[SFIDA 1]
Riporti il passo del testo fornito che comincia con "Come mai secondo" e prosegue fino a "2000 erano vecchi.", sostituendo "radio" con "televisione".
[SFIDA 2]
Elenchi tutti i musicisti e i gruppi musicali nominati nel testo fornito.

[TESTO FORNITO]
---*---
So che non è tuo. Volevo un’opinione sull’ultimo, Da sola in the night.
Eccola. XXXXXXXXXXXXXXXXXXXXXX

Come mai secondo te va così tanto questo tipo di estetica?
Musicalmente veniamo da un periodo di vuoto (dagli anni 2000 in poi). Abbiamo passato l’adolescenza ad ascoltare roba del passato. Io ascoltavo i Led Zeppelin, i Nirvana, i Beatles, mentre alla radio passavano Laura Pausini e Jovanotti, che già nel 2000 erano vecchi.

Ma la nostalgia di adesso è meglio: è come se fosse più raffinata, non nel senso di fichetta, nel senso capita di più, digerita e rimessa in circolo.
Sì questo è quello che provavo a dirti con la prima risposta, fa parte del mio modo di lavorare che è lo stesso di Calcutta, cioè è il suo pezzo che è nostalgico e che mi permette di assecondare quel tono che è anche il mio. Stessa cosa succede con Liberato: sui loro pezzi posso tirare fuori le mie cose personali, del passato e del presente, e metterle nelle storie di personaggi inventati. Tu t’e scurdat e me è la mia adolescenza.

Cioè: napoletano/neomelodico ma con suoni ipercontemporanei e parole tipo “visualizz’”.
---*---
[DATI ESTRATTI]
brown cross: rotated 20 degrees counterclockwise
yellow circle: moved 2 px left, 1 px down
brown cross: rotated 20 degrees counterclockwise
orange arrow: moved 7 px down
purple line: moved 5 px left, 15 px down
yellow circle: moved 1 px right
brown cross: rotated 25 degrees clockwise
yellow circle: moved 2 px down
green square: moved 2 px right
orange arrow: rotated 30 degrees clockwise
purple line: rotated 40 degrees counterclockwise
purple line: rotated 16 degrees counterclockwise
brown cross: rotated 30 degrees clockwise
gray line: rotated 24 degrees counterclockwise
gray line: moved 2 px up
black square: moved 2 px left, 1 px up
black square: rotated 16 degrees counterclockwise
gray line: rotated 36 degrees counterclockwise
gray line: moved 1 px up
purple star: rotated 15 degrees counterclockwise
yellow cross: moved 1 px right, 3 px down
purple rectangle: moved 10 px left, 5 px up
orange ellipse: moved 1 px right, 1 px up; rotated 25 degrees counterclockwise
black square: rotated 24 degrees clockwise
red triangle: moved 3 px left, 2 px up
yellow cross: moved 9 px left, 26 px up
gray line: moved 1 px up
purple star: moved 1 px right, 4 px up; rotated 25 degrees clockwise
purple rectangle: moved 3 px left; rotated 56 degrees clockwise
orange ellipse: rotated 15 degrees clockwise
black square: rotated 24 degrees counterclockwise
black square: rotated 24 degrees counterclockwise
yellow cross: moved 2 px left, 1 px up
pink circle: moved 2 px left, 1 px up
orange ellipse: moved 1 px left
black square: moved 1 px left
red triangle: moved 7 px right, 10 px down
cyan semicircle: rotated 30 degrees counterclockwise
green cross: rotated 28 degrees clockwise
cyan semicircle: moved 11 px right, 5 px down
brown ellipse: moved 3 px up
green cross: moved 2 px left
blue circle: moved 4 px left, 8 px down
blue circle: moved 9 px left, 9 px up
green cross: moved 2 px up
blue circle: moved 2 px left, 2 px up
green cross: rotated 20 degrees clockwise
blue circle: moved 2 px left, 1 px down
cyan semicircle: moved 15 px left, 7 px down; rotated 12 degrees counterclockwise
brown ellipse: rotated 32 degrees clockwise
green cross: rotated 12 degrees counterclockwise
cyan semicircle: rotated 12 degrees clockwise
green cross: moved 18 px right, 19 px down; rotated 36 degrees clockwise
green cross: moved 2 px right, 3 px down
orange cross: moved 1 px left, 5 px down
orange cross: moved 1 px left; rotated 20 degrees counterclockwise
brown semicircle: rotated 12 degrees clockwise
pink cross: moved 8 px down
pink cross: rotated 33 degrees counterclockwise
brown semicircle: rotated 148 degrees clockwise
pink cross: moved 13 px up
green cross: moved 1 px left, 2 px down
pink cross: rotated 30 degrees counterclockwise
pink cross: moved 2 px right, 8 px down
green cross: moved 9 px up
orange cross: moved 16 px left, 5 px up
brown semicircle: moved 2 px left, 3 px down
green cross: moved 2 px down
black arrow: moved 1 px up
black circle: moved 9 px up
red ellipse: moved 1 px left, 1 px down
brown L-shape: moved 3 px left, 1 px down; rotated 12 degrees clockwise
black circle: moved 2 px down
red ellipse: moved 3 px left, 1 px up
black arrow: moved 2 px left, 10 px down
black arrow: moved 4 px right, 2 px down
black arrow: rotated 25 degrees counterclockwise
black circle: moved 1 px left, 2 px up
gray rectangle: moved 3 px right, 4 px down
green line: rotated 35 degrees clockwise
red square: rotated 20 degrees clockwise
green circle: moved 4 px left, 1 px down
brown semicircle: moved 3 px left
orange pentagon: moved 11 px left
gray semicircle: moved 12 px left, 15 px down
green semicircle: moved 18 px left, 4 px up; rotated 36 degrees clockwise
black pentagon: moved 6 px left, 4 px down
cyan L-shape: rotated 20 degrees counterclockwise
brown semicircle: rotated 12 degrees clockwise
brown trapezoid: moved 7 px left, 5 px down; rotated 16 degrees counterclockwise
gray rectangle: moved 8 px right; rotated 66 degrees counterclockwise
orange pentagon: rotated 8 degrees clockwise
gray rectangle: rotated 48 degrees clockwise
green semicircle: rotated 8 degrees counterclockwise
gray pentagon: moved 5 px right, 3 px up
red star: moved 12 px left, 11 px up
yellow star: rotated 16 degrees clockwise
---*---
[RISPOSTA CORRETTA 1]
Come mai secondo te va così tanto questo tipo di estetica?
Musicalmente veniamo da un periodo di vuoto (dagli anni 2000 in poi). Abbiamo passato l’adolescenza ad ascoltare roba del passato. Io ascoltavo i Led Zeppelin, i Nirvana, i Beatles, mentre alla televisione passavano Laura Pausini e Jovanotti, che già nel 2000 erano vecchi.

[RISPOSTA CORRETTA 2]
Led Zeppelin, Nirvana, Beatles, Laura Pausini, Jovanotti, Calcutta, Liberato